Reproduce the data below line for line, keeping every character unchanged.

#### Provided entries ####

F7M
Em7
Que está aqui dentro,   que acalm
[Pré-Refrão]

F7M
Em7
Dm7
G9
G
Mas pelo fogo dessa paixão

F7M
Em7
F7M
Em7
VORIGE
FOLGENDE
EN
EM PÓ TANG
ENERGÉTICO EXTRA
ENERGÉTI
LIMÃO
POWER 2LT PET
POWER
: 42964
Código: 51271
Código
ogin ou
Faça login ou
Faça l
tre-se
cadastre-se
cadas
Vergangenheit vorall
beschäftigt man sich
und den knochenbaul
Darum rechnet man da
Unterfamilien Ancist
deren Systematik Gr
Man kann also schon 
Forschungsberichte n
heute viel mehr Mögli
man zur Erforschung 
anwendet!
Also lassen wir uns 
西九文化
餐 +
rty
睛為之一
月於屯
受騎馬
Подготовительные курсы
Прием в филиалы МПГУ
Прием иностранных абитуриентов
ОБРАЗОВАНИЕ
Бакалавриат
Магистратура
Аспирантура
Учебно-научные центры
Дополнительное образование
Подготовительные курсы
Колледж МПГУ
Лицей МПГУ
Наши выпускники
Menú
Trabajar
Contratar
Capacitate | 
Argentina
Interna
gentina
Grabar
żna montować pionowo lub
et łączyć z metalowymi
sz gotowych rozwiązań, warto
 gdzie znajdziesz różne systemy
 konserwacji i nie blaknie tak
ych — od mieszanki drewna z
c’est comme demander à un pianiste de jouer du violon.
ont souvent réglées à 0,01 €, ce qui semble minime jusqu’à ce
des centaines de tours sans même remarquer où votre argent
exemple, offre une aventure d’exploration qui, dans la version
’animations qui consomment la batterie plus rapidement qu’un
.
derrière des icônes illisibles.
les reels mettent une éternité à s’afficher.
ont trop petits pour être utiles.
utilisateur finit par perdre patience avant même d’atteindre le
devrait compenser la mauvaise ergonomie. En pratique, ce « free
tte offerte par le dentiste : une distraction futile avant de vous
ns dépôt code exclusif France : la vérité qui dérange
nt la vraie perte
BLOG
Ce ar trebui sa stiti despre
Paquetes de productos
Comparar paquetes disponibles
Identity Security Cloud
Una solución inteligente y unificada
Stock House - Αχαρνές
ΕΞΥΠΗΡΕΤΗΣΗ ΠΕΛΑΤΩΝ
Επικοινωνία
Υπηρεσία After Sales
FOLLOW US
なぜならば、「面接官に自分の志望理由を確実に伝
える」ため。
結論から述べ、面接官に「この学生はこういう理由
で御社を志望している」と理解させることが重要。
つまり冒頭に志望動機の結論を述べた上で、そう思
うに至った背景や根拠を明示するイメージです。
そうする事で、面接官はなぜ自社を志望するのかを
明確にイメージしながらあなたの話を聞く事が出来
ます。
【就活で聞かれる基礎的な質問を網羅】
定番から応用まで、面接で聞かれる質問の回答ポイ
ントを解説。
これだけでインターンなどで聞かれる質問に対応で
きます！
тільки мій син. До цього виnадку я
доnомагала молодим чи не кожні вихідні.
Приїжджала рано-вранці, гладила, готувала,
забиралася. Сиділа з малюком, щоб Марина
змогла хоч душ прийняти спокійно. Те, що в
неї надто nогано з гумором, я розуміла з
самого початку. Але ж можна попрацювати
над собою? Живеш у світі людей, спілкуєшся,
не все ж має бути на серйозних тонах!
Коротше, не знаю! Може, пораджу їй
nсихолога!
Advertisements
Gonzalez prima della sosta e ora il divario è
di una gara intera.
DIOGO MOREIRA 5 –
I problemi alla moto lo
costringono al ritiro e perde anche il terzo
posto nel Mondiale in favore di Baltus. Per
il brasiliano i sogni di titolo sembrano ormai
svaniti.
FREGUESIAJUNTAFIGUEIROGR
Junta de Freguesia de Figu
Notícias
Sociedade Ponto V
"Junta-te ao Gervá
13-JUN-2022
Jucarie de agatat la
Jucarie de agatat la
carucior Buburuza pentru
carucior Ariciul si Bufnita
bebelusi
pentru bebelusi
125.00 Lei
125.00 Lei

####

◆ **Response area**
F7M
Em7
Que está aqui dentro,   que acalm
[Pré-Refrão]

F7M
Em7
Dm7
G9
G
Mas pelo fogo dessa paixão

F7M
Em7
F7M
Em7
VORIGE
FOLGENDE
EN
EM PÓ TANG
ENERGÉTICO EXTRA
ENERGÉTI
LIMÃO
POWER 2LT PET
POWER
: 42964
Código: 51271
Código
ogin ou
Faça login ou
Faça l
tre-se
cadastre-se
cadas
Vergangenheit vorall
beschäftigt man sich
und den knochenbaul
Darum rechnet man da
Unterfamilien Ancist
deren Systematik Gr
Man kann also schon 
Forschungsberichte n
heute viel mehr Mögli
man zur Erforschung 
anwendet!
Also lassen wir uns 
西九文化
餐 +
rty
睛為之一
月於屯
受騎馬
Подготовительные курсы
Прием в филиалы МПГУ
Прием иностранных абитуриентов
ОБРАЗОВАНИЕ
Бакалавриат
Магистратура
Аспирантура
Учебно-научные центры
Дополнительное образование
Подготовительные курсы
Колледж МПГУ
Лицей МПГУ
Наши выпускники
Menú
Trabajar
Contratar
Capacitate | 
Argentina
Interna
gentina
Grabar
żna montować pionowo lub
et łączyć z metalowymi
sz gotowych rozwiązań, warto
 gdzie znajdziesz różne systemy
 konserwacji i nie blaknie tak
ych — od mieszanki drewna z
c’est comme demander à un pianiste de jouer du violon.
ont souvent réglées à 0,01 €, ce qui semble minime jusqu’à ce
des centaines de tours sans même remarquer où votre argent
exemple, offre une aventure d’exploration qui, dans la version
’animations qui consomment la batterie plus rapidement qu’un
.
derrière des icônes illisibles.
les reels mettent une éternité à s’afficher.
ont trop petits pour être utiles.
utilisateur finit par perdre patience avant même d’atteindre le
devrait compenser la mauvaise ergonomie. En pratique, ce « free
tte offerte par le dentiste : une distraction futile avant de vous
ns dépôt code exclusif France : la vérité qui dérange
nt la vraie perte
BLOG
Ce ar trebui sa stiti despre
Paquetes de productos
Comparar paquetes disponibles
Identity Security Cloud
Una solución inteligente y unificada
Stock House - Αχαρνές
ΕΞΥΠΗΡΕΤΗΣΗ ΠΕΛΑΤΩΝ
Επικοινωνία
Υπηρεσία After Sales
FOLLOW US
なぜならば、「面接官に自分の志望理由を確実に伝
える」ため。
結論から述べ、面接官に「この学生はこういう理由
で御社を志望している」と理解させることが重要。
つまり冒頭に志望動機の結論を述べた上で、そう思
うに至った背景や根拠を明示するイメージです。
そうする事で、面接官はなぜ自社を志望するのかを
明確にイメージしながらあなたの話を聞く事が出来
ます。
【就活で聞かれる基礎的な質問を網羅】
定番から応用まで、面接で聞かれる質問の回答ポイ
ントを解説。
これだけでインターンなどで聞かれる質問に対応で
きます！
тільки мій син. До цього виnадку я
доnомагала молодим чи не кожні вихідні.
Приїжджала рано-вранці, гладила, готувала,
забиралася. Сиділа з малюком, щоб Марина
змогла хоч душ прийняти спокійно. Те, що в
неї надто nогано з гумором, я розуміла з
самого початку. Але ж можна попрацювати
над собою? Живеш у світі людей, спілкуєшся,
не все ж має бути на серйозних тонах!
Коротше, не знаю! Може, пораджу їй
nсихолога!
Advertisements
Gonzalez prima della sosta e ora il divario è
di una gara intera.
DIOGO MOREIRA 5 –
I problemi alla moto lo
costringono al ritiro e perde anche il terzo
posto nel Mondiale in favore di Baltus. Per
il brasiliano i sogni di titolo sembrano ormai
svaniti.
FREGUESIAJUNTAFIGUEIROGR
Junta de Freguesia de Figu
Notícias
Sociedade Ponto V
"Junta-te ao Gervá
13-JUN-2022
Jucarie de agatat la
Jucarie de agatat la
carucior Buburuza pentru
carucior Ariciul si Bufnita
bebelusi
pentru bebelusi
125.00 Lei
125.00 Lei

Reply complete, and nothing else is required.